*To-do item*
Beginning at the top of the entries below, retype each line exactly until the line containing "0 $1 Rounding radius*" has been written out; include no pictures and no later lines.

*Data in this exercise*

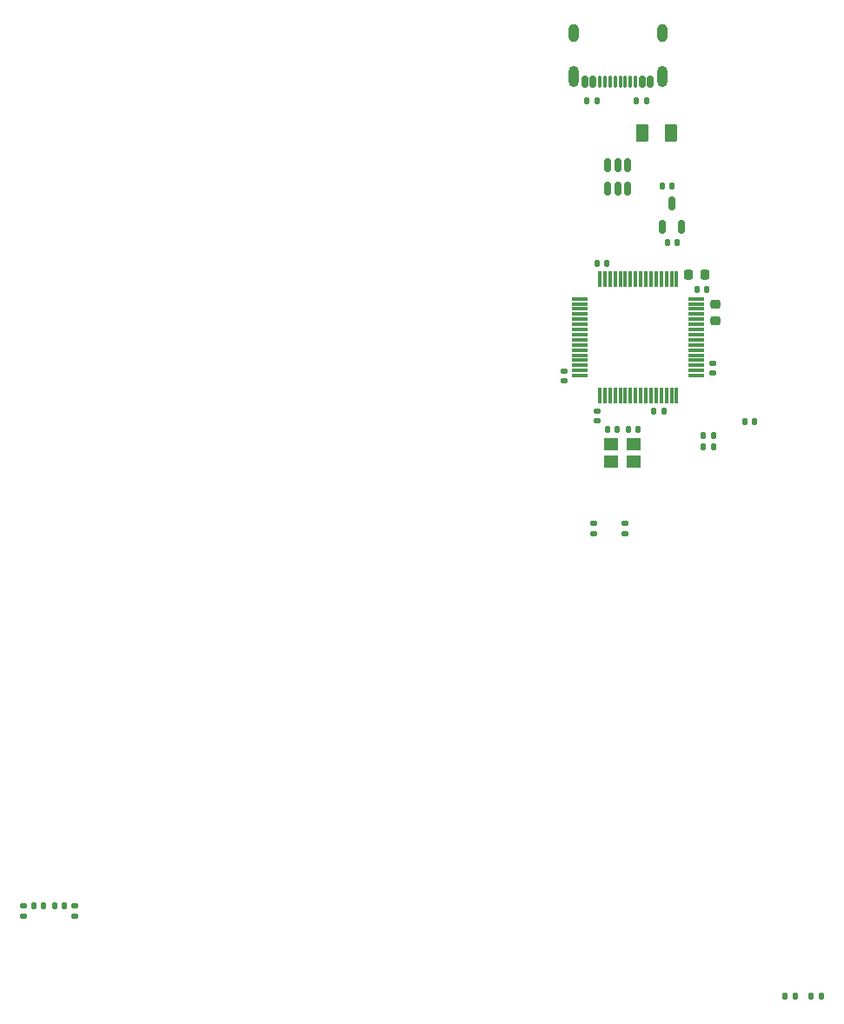
<source format=gbr>
%TF.GenerationSoftware,KiCad,Pcbnew,8.0.5*%
%TF.CreationDate,2024-10-02T17:20:21+02:00*%
%TF.ProjectId,vaucasy-pcb,76617563-6173-4792-9d70-63622e6b6963,rev?*%
%TF.SameCoordinates,Original*%
%TF.FileFunction,Paste,Top*%
%TF.FilePolarity,Positive*%
%FSLAX46Y46*%
G04 Gerber Fmt 4.6, Leading zero omitted, Abs format (unit mm)*
G04 Created by KiCad (PCBNEW 8.0.5) date 2024-10-02 17:20:21*
%MOMM*%
%LPD*%
G01*
G04 APERTURE LIST*
G04 Aperture macros list*
%AMRoundRect*
0 Rectangle with rounded corners*
0 $1 Rounding radius*
0 $2 $3 $4 $5 $6 $7 $8 $9 X,Y pos of 4 corners*
0 Add a 4 corners polygon primitive as box body*
4,1,4,$2,$3,$4,$5,$6,$7,$8,$9,$2,$3,0*
0 Add four circle primitives for the rounded corners*
1,1,$1+$1,$2,$3*
1,1,$1+$1,$4,$5*
1,1,$1+$1,$6,$7*
1,1,$1+$1,$8,$9*
0 Add four rect primitives between the rounded corners*
20,1,$1+$1,$2,$3,$4,$5,0*
20,1,$1+$1,$4,$5,$6,$7,0*
20,1,$1+$1,$6,$7,$8,$9,0*
20,1,$1+$1,$8,$9,$2,$3,0*%
G04 Aperture macros list end*
%ADD10RoundRect,0.150000X0.150000X-0.512500X0.150000X0.512500X-0.150000X0.512500X-0.150000X-0.512500X0*%
%ADD11RoundRect,0.135000X-0.185000X0.135000X-0.185000X-0.135000X0.185000X-0.135000X0.185000X0.135000X0*%
%ADD12RoundRect,0.075000X0.075000X-0.700000X0.075000X0.700000X-0.075000X0.700000X-0.075000X-0.700000X0*%
%ADD13RoundRect,0.075000X0.700000X-0.075000X0.700000X0.075000X-0.700000X0.075000X-0.700000X-0.075000X0*%
%ADD14RoundRect,0.140000X-0.140000X-0.170000X0.140000X-0.170000X0.140000X0.170000X-0.140000X0.170000X0*%
%ADD15RoundRect,0.140000X-0.170000X0.140000X-0.170000X-0.140000X0.170000X-0.140000X0.170000X0.140000X0*%
%ADD16RoundRect,0.135000X0.185000X-0.135000X0.185000X0.135000X-0.185000X0.135000X-0.185000X-0.135000X0*%
%ADD17RoundRect,0.140000X0.170000X-0.140000X0.170000X0.140000X-0.170000X0.140000X-0.170000X-0.140000X0*%
%ADD18RoundRect,0.135000X0.135000X0.185000X-0.135000X0.185000X-0.135000X-0.185000X0.135000X-0.185000X0*%
%ADD19RoundRect,0.150000X-0.150000X0.512500X-0.150000X-0.512500X0.150000X-0.512500X0.150000X0.512500X0*%
%ADD20RoundRect,0.135000X-0.135000X-0.185000X0.135000X-0.185000X0.135000X0.185000X-0.135000X0.185000X0*%
%ADD21RoundRect,0.140000X0.140000X0.170000X-0.140000X0.170000X-0.140000X-0.170000X0.140000X-0.170000X0*%
%ADD22RoundRect,0.250000X0.375000X0.625000X-0.375000X0.625000X-0.375000X-0.625000X0.375000X-0.625000X0*%
%ADD23RoundRect,0.225000X-0.225000X-0.250000X0.225000X-0.250000X0.225000X0.250000X-0.225000X0.250000X0*%
%ADD24O,1.000000X1.800000*%
%ADD25O,1.000000X2.100000*%
%ADD26RoundRect,0.150000X0.150000X0.425000X-0.150000X0.425000X-0.150000X-0.425000X0.150000X-0.425000X0*%
%ADD27RoundRect,0.075000X0.075000X0.500000X-0.075000X0.500000X-0.075000X-0.500000X0.075000X-0.500000X0*%
%ADD28RoundRect,0.225000X-0.250000X0.225000X-0.250000X-0.225000X0.250000X-0.225000X0.250000X0.225000X0*%
%ADD29R,1.400000X1.200000*%
G04 APERTURE END LIST*
D10*
%TO.C,U3*%
X167350000Y-53382500D03*
X169250000Y-53382500D03*
X168300000Y-51107500D03*
%TD*%
D11*
%TO.C,R10*%
X160675000Y-82190000D03*
X160675000Y-83210000D03*
%TD*%
D12*
%TO.C,U1*%
X161250000Y-69775000D03*
X161750000Y-69775000D03*
X162250000Y-69775000D03*
X162750000Y-69775000D03*
X163250000Y-69775000D03*
X163750000Y-69775000D03*
X164250000Y-69775000D03*
X164750000Y-69775000D03*
X165250000Y-69775000D03*
X165750000Y-69775000D03*
X166250000Y-69775000D03*
X166750000Y-69775000D03*
X167250000Y-69775000D03*
X167750000Y-69775000D03*
X168250000Y-69775000D03*
X168750000Y-69775000D03*
D13*
X170675000Y-67850000D03*
X170675000Y-67350000D03*
X170675000Y-66850000D03*
X170675000Y-66350000D03*
X170675000Y-65850000D03*
X170675000Y-65350000D03*
X170675000Y-64850000D03*
X170675000Y-64350000D03*
X170675000Y-63850000D03*
X170675000Y-63350000D03*
X170675000Y-62850000D03*
X170675000Y-62350000D03*
X170675000Y-61850000D03*
X170675000Y-61350000D03*
X170675000Y-60850000D03*
X170675000Y-60350000D03*
D12*
X168750000Y-58425000D03*
X168250000Y-58425000D03*
X167750000Y-58425000D03*
X167250000Y-58425000D03*
X166750000Y-58425000D03*
X166250000Y-58425000D03*
X165750000Y-58425000D03*
X165250000Y-58425000D03*
X164750000Y-58425000D03*
X164250000Y-58425000D03*
X163750000Y-58425000D03*
X163250000Y-58425000D03*
X162750000Y-58425000D03*
X162250000Y-58425000D03*
X161750000Y-58425000D03*
X161250000Y-58425000D03*
D13*
X159325000Y-60350000D03*
X159325000Y-60850000D03*
X159325000Y-61350000D03*
X159325000Y-61850000D03*
X159325000Y-62350000D03*
X159325000Y-62850000D03*
X159325000Y-63350000D03*
X159325000Y-63850000D03*
X159325000Y-64350000D03*
X159325000Y-64850000D03*
X159325000Y-65350000D03*
X159325000Y-65850000D03*
X159325000Y-66350000D03*
X159325000Y-66850000D03*
X159325000Y-67350000D03*
X159325000Y-67850000D03*
%TD*%
D14*
%TO.C,C11*%
X164980000Y-73100000D03*
X164020000Y-73100000D03*
%TD*%
D15*
%TO.C,C5*%
X157775000Y-68380000D03*
X157775000Y-67420000D03*
%TD*%
D14*
%TO.C,C14*%
X108135000Y-119450000D03*
X109095000Y-119450000D03*
%TD*%
D11*
%TO.C,R7*%
X110115000Y-119440000D03*
X110115000Y-120460000D03*
%TD*%
D14*
%TO.C,C9*%
X167340000Y-49395000D03*
X168300000Y-49395000D03*
%TD*%
D16*
%TO.C,R8*%
X105115000Y-120460000D03*
X105115000Y-119440000D03*
%TD*%
D17*
%TO.C,C1*%
X161025000Y-72255000D03*
X161025000Y-71295000D03*
%TD*%
D18*
%TO.C,R13*%
X182815000Y-128300000D03*
X181795000Y-128300000D03*
%TD*%
D19*
%TO.C,U2*%
X163950000Y-47320000D03*
X163000000Y-47320000D03*
X162050000Y-47320000D03*
X162050000Y-49595000D03*
X163000000Y-49595000D03*
X163950000Y-49595000D03*
%TD*%
D20*
%TO.C,R2*%
X172360000Y-74800000D03*
X171340000Y-74800000D03*
%TD*%
%TO.C,R4*%
X159990000Y-41075000D03*
X161010000Y-41075000D03*
%TD*%
D21*
%TO.C,C17*%
X175370000Y-72300000D03*
X176330000Y-72300000D03*
%TD*%
D22*
%TO.C,F1*%
X168220000Y-44245000D03*
X165420000Y-44245000D03*
%TD*%
D23*
%TO.C,C6*%
X171475000Y-58050000D03*
X169925000Y-58050000D03*
%TD*%
D17*
%TO.C,C2*%
X172250000Y-66640000D03*
X172250000Y-67600000D03*
%TD*%
D14*
%TO.C,C8*%
X167870000Y-54895000D03*
X168830000Y-54895000D03*
%TD*%
D18*
%TO.C,R14*%
X180325000Y-128300000D03*
X179305000Y-128300000D03*
%TD*%
D21*
%TO.C,C3*%
X170745000Y-59425000D03*
X171705000Y-59425000D03*
%TD*%
D14*
%TO.C,C10*%
X162980000Y-73100000D03*
X162020000Y-73100000D03*
%TD*%
%TO.C,C13*%
X167500000Y-71325000D03*
X166540000Y-71325000D03*
%TD*%
D18*
%TO.C,R3*%
X165835000Y-41075000D03*
X164815000Y-41075000D03*
%TD*%
D14*
%TO.C,C15*%
X106135000Y-119450000D03*
X107095000Y-119450000D03*
%TD*%
D24*
%TO.C,J1*%
X158680000Y-34500000D03*
D25*
X158680000Y-38680000D03*
D24*
X167320000Y-34500000D03*
D25*
X167320000Y-38680000D03*
D26*
X166200000Y-39255000D03*
X165400000Y-39255000D03*
D27*
X164750000Y-39255000D03*
X163750000Y-39255000D03*
X162250000Y-39255000D03*
X161250000Y-39255000D03*
D26*
X160600000Y-39255000D03*
X159800000Y-39255000D03*
X159800000Y-39255000D03*
X160600000Y-39255000D03*
D27*
X161750000Y-39255000D03*
X162750000Y-39255000D03*
X163250000Y-39255000D03*
X164250000Y-39255000D03*
D26*
X165400000Y-39255000D03*
X166200000Y-39255000D03*
%TD*%
D28*
%TO.C,C12*%
X172500000Y-62475000D03*
X172500000Y-60925000D03*
%TD*%
D21*
%TO.C,C7*%
X171370000Y-73700000D03*
X172330000Y-73700000D03*
%TD*%
%TO.C,C4*%
X160970000Y-56875000D03*
X161930000Y-56875000D03*
%TD*%
D16*
%TO.C,R9*%
X163675000Y-83210000D03*
X163675000Y-82190000D03*
%TD*%
D29*
%TO.C,Y1*%
X162400000Y-74550000D03*
X164600000Y-74550000D03*
X164600000Y-76250000D03*
X162400000Y-76250000D03*
%TD*%
M02*

</source>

*Response box*
<source format=gbr>
%TF.GenerationSoftware,KiCad,Pcbnew,8.0.5*%
%TF.CreationDate,2024-10-02T17:20:21+02:00*%
%TF.ProjectId,vaucasy-pcb,76617563-6173-4792-9d70-63622e6b6963,rev?*%
%TF.SameCoordinates,Original*%
%TF.FileFunction,Paste,Top*%
%TF.FilePolarity,Positive*%
%FSLAX46Y46*%
G04 Gerber Fmt 4.6, Leading zero omitted, Abs format (unit mm)*
G04 Created by KiCad (PCBNEW 8.0.5) date 2024-10-02 17:20:21*
%MOMM*%
%LPD*%
G01*
G04 APERTURE LIST*
G04 Aperture macros list*
%AMRoundRect*
0 Rectangle with rounded corners*
0 $1 Rounding radius*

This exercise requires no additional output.